• _DATA EXTRACT_:
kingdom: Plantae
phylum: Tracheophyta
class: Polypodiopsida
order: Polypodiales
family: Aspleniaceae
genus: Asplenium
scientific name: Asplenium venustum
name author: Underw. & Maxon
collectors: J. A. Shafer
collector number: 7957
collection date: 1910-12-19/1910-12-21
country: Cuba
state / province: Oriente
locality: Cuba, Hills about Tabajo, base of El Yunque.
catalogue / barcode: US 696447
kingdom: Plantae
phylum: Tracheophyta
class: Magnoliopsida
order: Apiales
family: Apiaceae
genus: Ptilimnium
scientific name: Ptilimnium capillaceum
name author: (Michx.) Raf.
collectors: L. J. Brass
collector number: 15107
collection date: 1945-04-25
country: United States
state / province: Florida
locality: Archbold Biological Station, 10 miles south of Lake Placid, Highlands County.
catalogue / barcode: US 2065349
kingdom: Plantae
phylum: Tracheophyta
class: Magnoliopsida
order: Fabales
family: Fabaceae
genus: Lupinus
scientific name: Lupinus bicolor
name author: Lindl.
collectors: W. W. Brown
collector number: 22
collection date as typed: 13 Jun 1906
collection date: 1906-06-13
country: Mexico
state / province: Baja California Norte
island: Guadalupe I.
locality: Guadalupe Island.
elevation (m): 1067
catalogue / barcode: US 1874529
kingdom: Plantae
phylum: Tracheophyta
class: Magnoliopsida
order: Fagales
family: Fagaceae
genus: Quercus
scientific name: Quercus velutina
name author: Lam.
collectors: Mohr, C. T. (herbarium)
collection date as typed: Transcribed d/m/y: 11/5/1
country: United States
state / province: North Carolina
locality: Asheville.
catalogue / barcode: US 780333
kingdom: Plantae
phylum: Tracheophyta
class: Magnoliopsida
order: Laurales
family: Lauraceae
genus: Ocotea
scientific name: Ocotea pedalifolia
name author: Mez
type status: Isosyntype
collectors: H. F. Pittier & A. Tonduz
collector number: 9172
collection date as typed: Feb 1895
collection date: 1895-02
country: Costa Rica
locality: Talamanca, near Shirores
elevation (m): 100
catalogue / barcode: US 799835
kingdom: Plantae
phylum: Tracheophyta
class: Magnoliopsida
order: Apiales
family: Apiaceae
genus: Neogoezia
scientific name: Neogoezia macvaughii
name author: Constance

• _EXERCISE_: Reproduce all of the lines above word for word, keeping their order, spelling and punctuation unchanged.

• _RESPONSE TO THIS EXERCISE_:
kingdom: Plantae
phylum: Tracheophyta
class: Polypodiopsida
order: Polypodiales
family: Aspleniaceae
genus: Asplenium
scientific name: Asplenium venustum
name author: Underw. & Maxon
collectors: J. A. Shafer
collector number: 7957
collection date: 1910-12-19/1910-12-21
country: Cuba
state / province: Oriente
locality: Cuba, Hills about Tabajo, base of El Yunque.
catalogue / barcode: US 696447
kingdom: Plantae
phylum: Tracheophyta
class: Magnoliopsida
order: Apiales
family: Apiaceae
genus: Ptilimnium
scientific name: Ptilimnium capillaceum
name author: (Michx.) Raf.
collectors: L. J. Brass
collector number: 15107
collection date: 1945-04-25
country: United States
state / province: Florida
locality: Archbold Biological Station, 10 miles south of Lake Placid, Highlands County.
catalogue / barcode: US 2065349
kingdom: Plantae
phylum: Tracheophyta
class: Magnoliopsida
order: Fabales
family: Fabaceae
genus: Lupinus
scientific name: Lupinus bicolor
name author: Lindl.
collectors: W. W. Brown
collector number: 22
collection date as typed: 13 Jun 1906
collection date: 1906-06-13
country: Mexico
state / province: Baja California Norte
island: Guadalupe I.
locality: Guadalupe Island.
elevation (m): 1067
catalogue / barcode: US 1874529
kingdom: Plantae
phylum: Tracheophyta
class: Magnoliopsida
order: Fagales
family: Fagaceae
genus: Quercus
scientific name: Quercus velutina
name author: Lam.
collectors: Mohr, C. T. (herbarium)
collection date as typed: Transcribed d/m/y: 11/5/1
country: United States
state / province: North Carolina
locality: Asheville.
catalogue / barcode: US 780333
kingdom: Plantae
phylum: Tracheophyta
class: Magnoliopsida
order: Laurales
family: Lauraceae
genus: Ocotea
scientific name: Ocotea pedalifolia
name author: Mez
type status: Isosyntype
collectors: H. F. Pittier & A. Tonduz
collector number: 9172
collection date as typed: Feb 1895
collection date: 1895-02
country: Costa Rica
locality: Talamanca, near Shirores
elevation (m): 100
catalogue / barcode: US 799835
kingdom: Plantae
phylum: Tracheophyta
class: Magnoliopsida
order: Apiales
family: Apiaceae
genus: Neogoezia
scientific name: Neogoezia macvaughii
name author: Constance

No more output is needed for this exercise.